Word for word, restate the records that come next, omitting the images.

▶ **Exercise data**
....

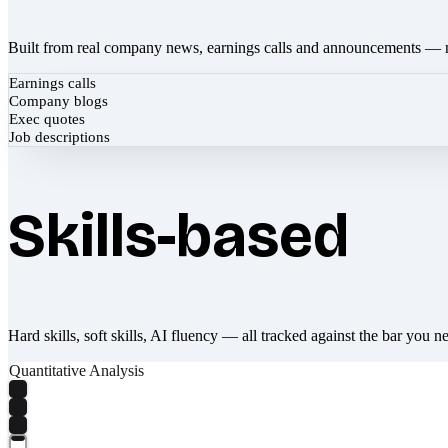
Built from real company news, earnings calls and announcements — 
Earnings calls
Company blogs
Exec quotes
Job descriptions
Skills-based
Hard skills, soft skills, AI fluency — all tracked against the bar you n
Quantitative Analysis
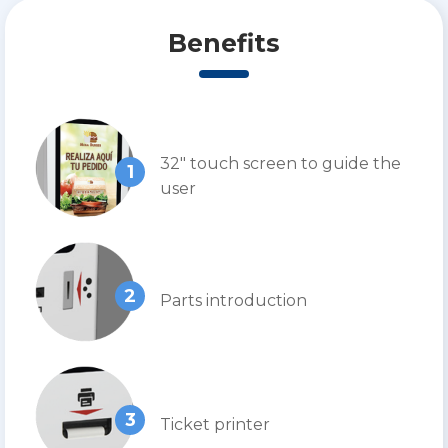
Benefits
32″ touch screen to guide the
1
user
2
Parts introduction
3
Ticket printer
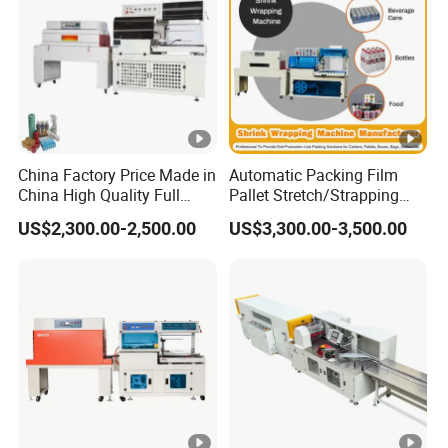
China Factory Price Made in
Automatic Packing Film
China High Quality Full
Pallet Stretch/Strapping
Auto Thermal Shrink Film
Horizontal Inline/Online
US$2,300.00-2,500.00
US$3,300.00-3,500.00
Packaging Machine
Rotary Arm Top Push Roll
Carton Robot Palletizing
Shrink Wrapping Machine
with CE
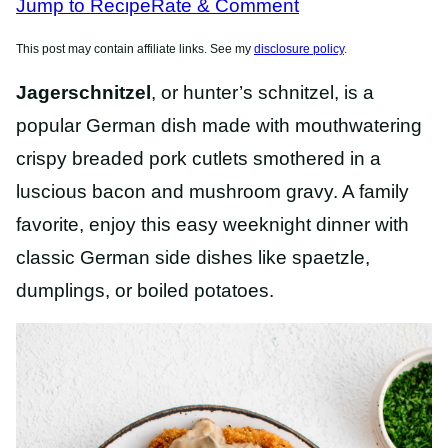
Jump to Recipe
Rate & Comment
This post may contain affiliate links. See my
disclosure policy
.
Jagerschnitzel
, or hunter’s schnitzel, is a
popular German dish made with mouthwatering
crispy breaded pork cutlets smothered in a
luscious bacon and mushroom gravy. A family
favorite, enjoy this easy weeknight dinner with
classic German side dishes like spaetzle,
dumplings, or boiled potatoes.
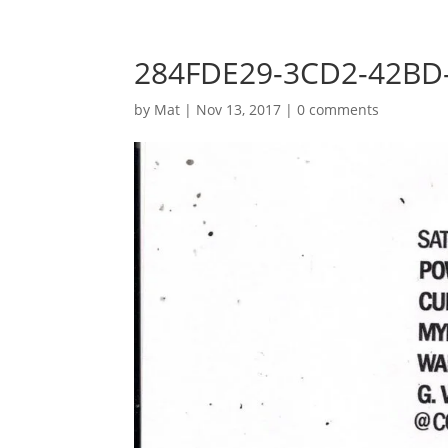
284FDE29-3CD2-42BD
by
Mat
|
Nov 13, 2017
|
0 comments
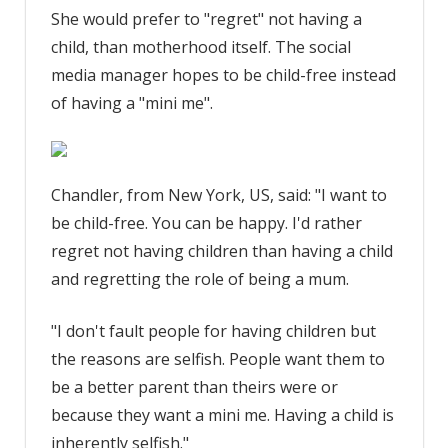
She would prefer to "regret" not having a
child, than motherhood itself. The social
media manager hopes to be child-free instead
of having a "mini me".
Chandler, from New York, US, said: "I want to
be child-free. You can be happy. I'd rather
regret not having children than having a child
and regretting the role of being a mum.
"I don't fault people for having children but
the reasons are selfish. People want them to
be a better parent than theirs were or
because they want a mini me. Having a child is
inherently selfish."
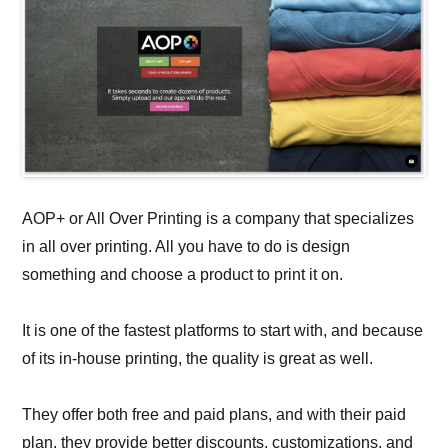
AOP+ or All Over Printing is a company that specializes
in all over printing. All you have to do is design
something and choose a product to print it on.
It is one of the fastest platforms to start with, and because
of its in-house printing, the quality is great as well.
They offer both free and paid plans, and with their paid
plan, they provide better discounts, customizations, and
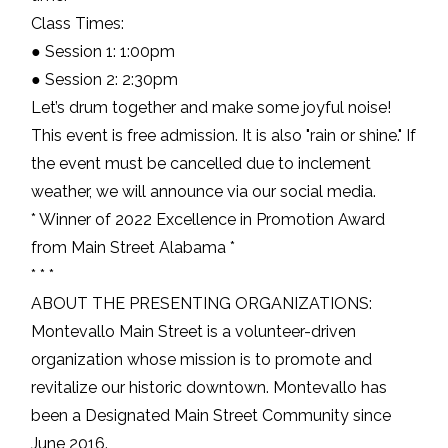
Class Times:
● Session 1: 1:00pm
● Session 2: 2:30pm
Let’s drum together and make some joyful noise!
This event is free admission. It is also "rain or shine." If
the event must be cancelled due to inclement
weather, we will announce via our social media.
* Winner of 2022 Excellence in Promotion Award
from Main Street Alabama *
* * *
ABOUT THE PRESENTING ORGANIZATIONS:
Montevallo Main Street is a volunteer-driven
organization whose mission is to promote and
revitalize our historic downtown. Montevallo has
been a Designated Main Street Community since
June 2016.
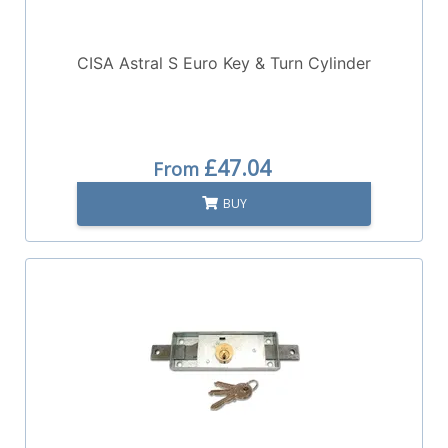
CISA Astral S Euro Key & Turn Cylinder
£47.04
From
BUY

....

▶ **Output of the task**
Built from real company news, earnings calls and announcements — 
Earnings calls
Company blogs
Exec quotes
Job descriptions
Skills-based
Hard skills, soft skills, AI fluency — all tracked against the bar you n
Quantitative Analysis
Benefits
32″ touch screen to guide the
1
user
2
Parts introduction
3
Ticket printer
China Factory Price Made in
Automatic Packing Film
China High Quality Full
Pallet Stretch/Strapping
Auto Thermal Shrink Film
Horizontal Inline/Online
US$2,300.00-2,500.00
US$3,300.00-3,500.00
Packaging Machine
Rotary Arm Top Push Roll
Carton Robot Palletizing
Shrink Wrapping Machine
with CE
Jump to Recipe
Rate & Comment
This post may contain affiliate links. See my
disclosure policy
.
Jagerschnitzel
, or hunter’s schnitzel, is a
popular German dish made with mouthwatering
crispy breaded pork cutlets smothered in a
luscious bacon and mushroom gravy. A family
favorite, enjoy this easy weeknight dinner with
classic German side dishes like spaetzle,
dumplings, or boiled potatoes.
284FDE29-3CD2-42BD
by
Mat
|
Nov 13, 2017
|
0 comments
She would prefer to "regret" not having a
child, than motherhood itself. The social
media manager hopes to be child-free instead
of having a "mini me".
Chandler, from New York, US, said: "I want to
be child-free. You can be happy. I'd rather
regret not having children than having a child
and regretting the role of being a mum.
"I don't fault people for having children but
the reasons are selfish. People want them to
be a better parent than theirs were or
because they want a mini me. Having a child is
inherently selfish."
AOP+ or All Over Printing is a company that specializes
in all over printing. All you have to do is design
something and choose a product to print it on.
It is one of the fastest platforms to start with, and because
of its in-house printing, the quality is great as well.
They offer both free and paid plans, and with their paid
plan, they provide better discounts, customizations, and
Class Times:
● Session 1: 1:00pm
● Session 2: 2:30pm
Let’s drum together and make some joyful noise!
This event is free admission. It is also "rain or shine." If
the event must be cancelled due to inclement
weather, we will announce via our social media.
* Winner of 2022 Excellence in Promotion Award
from Main Street Alabama *
* * *
ABOUT THE PRESENTING ORGANIZATIONS:
Montevallo Main Street is a volunteer-driven
organization whose mission is to promote and
revitalize our historic downtown. Montevallo has
been a Designated Main Street Community since
June 2016.
CISA Astral S Euro Key & Turn Cylinder
£47.04
From
BUY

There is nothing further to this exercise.